YOUR OBJECTIVE
In the material below, begin at the line that has "Клип подкладка входная" and continue through the end. Reproduce only that part without the pictures, swapping "EUR" for "USD" and changing nothing else.

(PROVIDED DATA begins)

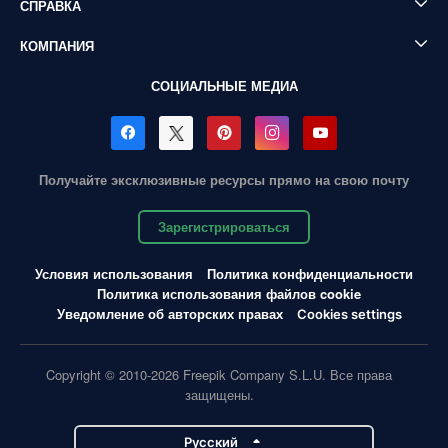
СПРАВКА
КОМПАНИЯ
СОЦИАЛЬНЫЕ МЕДИА
Получайте эксклюзивные ресурсы прямо на свою почту
Зарегистрироваться
Условия использования
Политика конфиденциальности
Политика использования файлов cookie
Уведомление об авторских правах
Cookies settings
Copyright © 2010-2026 Freepik Company S.L.U. Все права
защищены.
Pусский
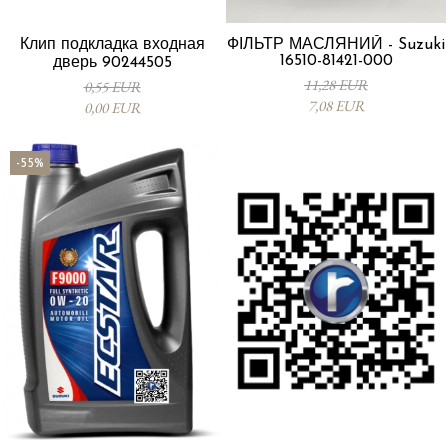
Клип подкладка входная
ФІЛЬТР МАСЛЯНИЙ - Suzuki
16510-81421-000
дверь 90244505
11,28 EUR
0,55 EUR
7,08 EUR
0,00 EUR
-55%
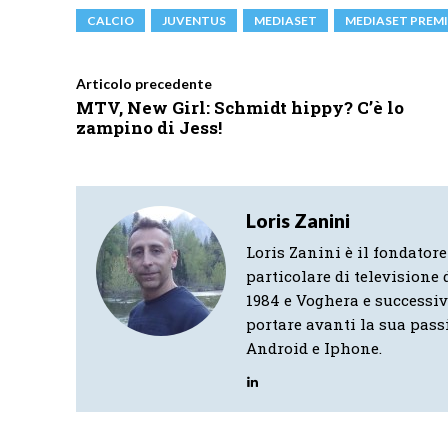
CALCIO
JUVENTUS
MEDIASET
MEDIASET PREM
Articolo precedente
MTV, New Girl: Schmidt hippy? C’è lo
zampino di Jess!
Loris Zanini
Loris Zanini è il fondatore
particolare di televisione d
1984 e Voghera e successi
portare avanti la sua pass
Android e Iphone.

(PROVIDED DATA ends)

TASK OUTPUT
Клип подкладка входная
ФІЛЬТР МАСЛЯНИЙ - Suzuki
16510-81421-000
дверь 90244505
11,28 USD
0,55 USD
7,08 USD
0,00 USD
-55%
CALCIO
JUVENTUS
MEDIASET
MEDIASET PREM
Articolo precedente
MTV, New Girl: Schmidt hippy? C’è lo
zampino di Jess!
Loris Zanini
Loris Zanini è il fondatore
particolare di televisione d
1984 e Voghera e successi
portare avanti la sua pass
Android e Iphone.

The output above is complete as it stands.